Across the listing below, how many lines include the word "персональных"? The answer is that number, with nothing added.

=== Begin Enclosure ===

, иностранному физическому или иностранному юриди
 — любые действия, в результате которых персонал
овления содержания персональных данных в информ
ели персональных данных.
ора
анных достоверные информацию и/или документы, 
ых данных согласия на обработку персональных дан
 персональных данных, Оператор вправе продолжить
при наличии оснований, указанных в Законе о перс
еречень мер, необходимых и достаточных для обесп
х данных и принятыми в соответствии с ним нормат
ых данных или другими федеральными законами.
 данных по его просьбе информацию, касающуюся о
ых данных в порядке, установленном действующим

=== End Enclosure ===
=== Begin Enclosure ===

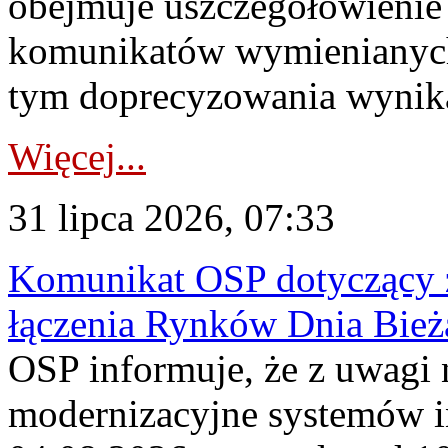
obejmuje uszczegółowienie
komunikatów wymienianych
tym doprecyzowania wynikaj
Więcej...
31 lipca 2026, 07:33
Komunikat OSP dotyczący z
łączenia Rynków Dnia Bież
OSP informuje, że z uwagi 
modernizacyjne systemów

=== End Enclosure ===

# Answer for the task:
4